For many years, Nigeria was the star student in the “How to Put All Your Eggs in One Basket 101” class and she is currently reaping the rewards of her success. The Nigerian economy, especially the public sector, has been dependent on revenue from crude oil exports. As one of the top 10 oil producers in the world, previous administrations focused only on the oil sector as they believed that global economic growth would fuel the incessant demand for crude oil which would in turn guarantee sustained high prices.
Slowing global economic growth in China, the world’s largest importer of crude oil, the advent of shale oil in the United States and the refusal of the Organisation of Petroleum Exporting Countries (OPEC) to cut down on supply have all contributed towards halving crude oil prices, starting from June 2014. The deal agreed by the world's major powers to lift sanctions on Iran’s ability to export crude oil could further add to the supply glut and keep oil prices down.
As a result, growth and activity in the Nigerian economy has stalled as low oil prices have shrunk government revenue and negatively affected growth and profitability in the economy. With no other major export, the Nigerian government has been forced to increase borrowing to make up for the shortfall in revenue. According to the Debt Management Office, as at June 30th, total debt stock was ₦12.12 trillion, up 7.83% from the December 31, 2014 figure of ₦11.24 trillion. The current predicament Greece is in should be a lesson on how fiscal irresponsibility can result in debt spiraling out of control.
A Cloud of Macroeconomic Uncertainty
In addition to the effects of low oil prices, macroeconomic uncertainty has persisted as the Presidency announced that it would not make any key ministerial appointments until September. It intends to root out corruption, establish the framework for good governance and identify the most qualified candidates before making any appointments. While the intent is to be commended, the economy is at a standstill and investors are unwilling to invest in Nigerian financial markets due to the uncertainty surrounding national economic policy.
Major Economic Metrics Give Little Cause for Optimism
The dire condition of the Nigerian economy due to the fall in oil prices has been highlighted by weaker economic indicators. After recording quarterly GDP growth of over 6% in the first three quarters of 2014, the effect of the slump in global oil prices was noticed in the last quarter of 2014 where GDP growth fell to 5.96%. This trend persisted in the first half of 2015 as, figures released by the Nigerian Bureau of Statistics (NBS) show that annualised growth fell to 3.96% in Q1 and even further down to 2.35% in Q2. The dip in oil prices has made it even more essential for the new administration to establish economic policies that encourage the diversification of the economy.
Slower GDP growth sets the tone for more worrying economic metrics. The inflation rate has been constantly increasing and is currently at 9.2% as the relative scarcity of refined petroleum products has driven food prices upwards. The CBN’s decision to ban access to US Dollars in the interbank market for the importation of several items threatens to create shortages in the economy, leading to even more inflationary pressures.

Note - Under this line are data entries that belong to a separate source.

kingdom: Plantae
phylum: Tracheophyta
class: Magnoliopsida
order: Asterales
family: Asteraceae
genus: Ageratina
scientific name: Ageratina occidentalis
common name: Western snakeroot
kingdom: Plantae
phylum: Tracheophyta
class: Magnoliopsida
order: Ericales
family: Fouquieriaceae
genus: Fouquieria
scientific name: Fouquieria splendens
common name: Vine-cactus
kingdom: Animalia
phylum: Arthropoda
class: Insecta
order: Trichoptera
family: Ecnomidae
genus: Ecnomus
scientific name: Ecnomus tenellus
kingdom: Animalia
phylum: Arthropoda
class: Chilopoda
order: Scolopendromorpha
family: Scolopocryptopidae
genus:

The unemployment rate rose from 7.5% in Q1 2015 to 8.2% in Q2 2015. While this figure may seem acceptable when compared to 5.3% and 5.6% in the US and UK respectively, further analysis shows that the level of full employment and underemployment fell by 2.37% and 11.16% respectively.
Despite Nigeria’s vast human and natural resources, economic mismanagement has left us unable to create adequate employment for the labor force and exploit all of Nigeria’s natural resources. The groundnut pyramids in Kano and the textile industry that once employed over 1 million people are examples of vibrant industries that have been abandoned since the discovery of oil. Meanwhile, Nigeria's youth remain largely untapped as a resource.
The Road Ahead for Crude Oil Prices
The Nigerian economy remains vulnerable to changes in crude oil prices as we derive 70% of export revenue and 90% of foreign exchange earnings from crude exports. Brent Crude, the international benchmark for crude oil prices, is currently priced at about $49 per barrel, below the $53 per barrel benchmark set for the 2015 national budget.
According to the most recent International Monetary Fund commodity report, there is a 10% likelihood of Brent crude oil prices falling below $40 in the next 12 months. Without further diversification of the Nigerian economy, crude oil prices below $40 will lead to more borrowing and economic growth will be further curtailed.
As a country whose economy and national budget has always been dependent on revenues from high crude oil prices, we are currently in uncharted territory. The lack of diversification in the economy has put us in a precarious position where economic growth is largely dependent on one resource.
With a new government in place, it is encouraging to see that plans have been put in place to clean out the inefficiencies in the oil sector, get refineries back online and most importantly diversify the economy and Federal Government revenue sources so that the country does not become overly reliant on borrowing. As the government looks to diversify the economy it should go back to agriculture, especially cash crops such as cocoa, cotton, groundnuts, oil palm products and rubber which formed the majority of Nigeria’s exports until crude oil surpassed them in the 1960’s.
Significant investment and stellar leadership will be needed to diversify the economy and increase production to amounts that will cater to the needs of the populace – thereby reducing the need to import – and still have enough to export.